I'm glad I read it - I've journeyed with Ayla for far too long to be able to resist seeing what happens next - but I'm mostly disappointed.
Review: Confession time: I don't actually read Jean Auel's books. I suspect that if I actually did sit down and try to read every word, the endless descriptions and repetitions would soon frustrate me to the point of pitching the book across the room, and I don't want to break any windows. Instead, I skim, looking for dialogue, proper names, action verbs, and any passage that catches my eye as more interesting than its surroundings.
And, I have to say, I don't think I missed much. This book could be shortened by at least 10% just by cutting out every time that a familiar character gives their formal ties as part of an introduction. I won't even get into the number of times that Auel presents the Mother's song in full (these are at least indented and so easy to skip while skimming), the number of people who remark on Ayla's accent, the number of cups of tea that are made (in elaborate detail as to the cooking process), the details about how to hunt, butcher, and cook large Ice Age mammals, etc.
There's also the issue of the painted caves. The first 500-odd pages are primarily involved with Zelandoni taking Ayla on a tour of *all* of France's painted caves. I have a standing interest in cave art, but even so, I found this book's level of description to be a bit excessive. I read much of this section with the Wikipedia page for the relevant cave open on my laptop, so I could see the paintings that Auel was going to great lengths to describe. If you believe the cliché, Auel uses her thousand words per picture (and then some); I think I would have been better served just reading a dedicated photographic guide to the caves.
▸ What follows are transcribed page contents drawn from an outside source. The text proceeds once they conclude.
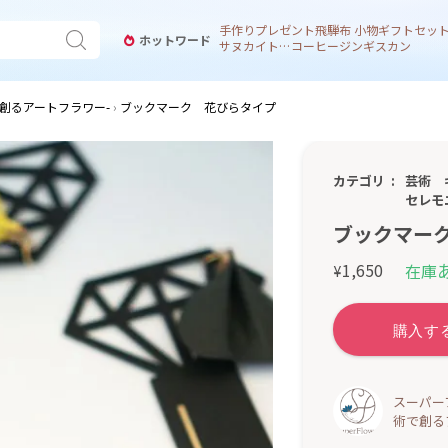
手作り
プレゼント
飛騨
布 小物
ギフトセッ
ホットワード
サヌカイト 風鈴
コーヒー
ジンギスカン
創るアートフラワー-
ブックマーク 花びらタイプ
カテゴリ
芸術
セレモ
ブックマー
1,650
在庫
¥
スーパー
術で創る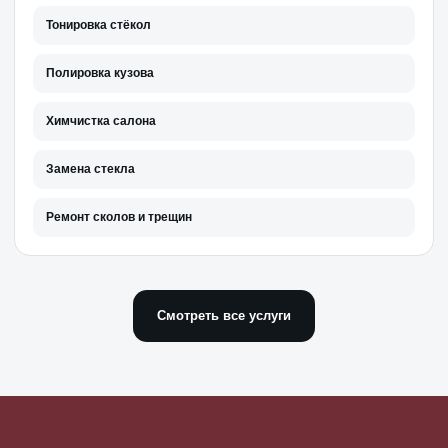
Тонировка стёкол
Полировка кузова
Химчистка салона
Замена стекла
Ремонт сколов и трещин
Смотреть все услуги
Surprisingly, in the last 200 pages or so, this book actually does develop somewhat of a plot. (Especially shocking after The Shelters of Stone made it through 800 pages with no such occurrence.) Granted, it's a plot that's recycled more-or-less intact from The Mammoth Hunters, but after spending the previous 500 pages looking at paintings, it's at least interesting by comparison. Also surprising in this final installment, compared to previous books, is the relative lack of on-screen sex scenes (only two that I noticed), as well as the fact that Ayla refrains from inventing any more of the major advances in human civilization. 3 out of 5 stars.
Recommendation: If you slogged through The Shelters of Stone, then The Land of Painted Caves should breeze by... although it's definitely worth going to find some actual pictures of the caves rather than relying entirely on Auel's lengthy descriptions.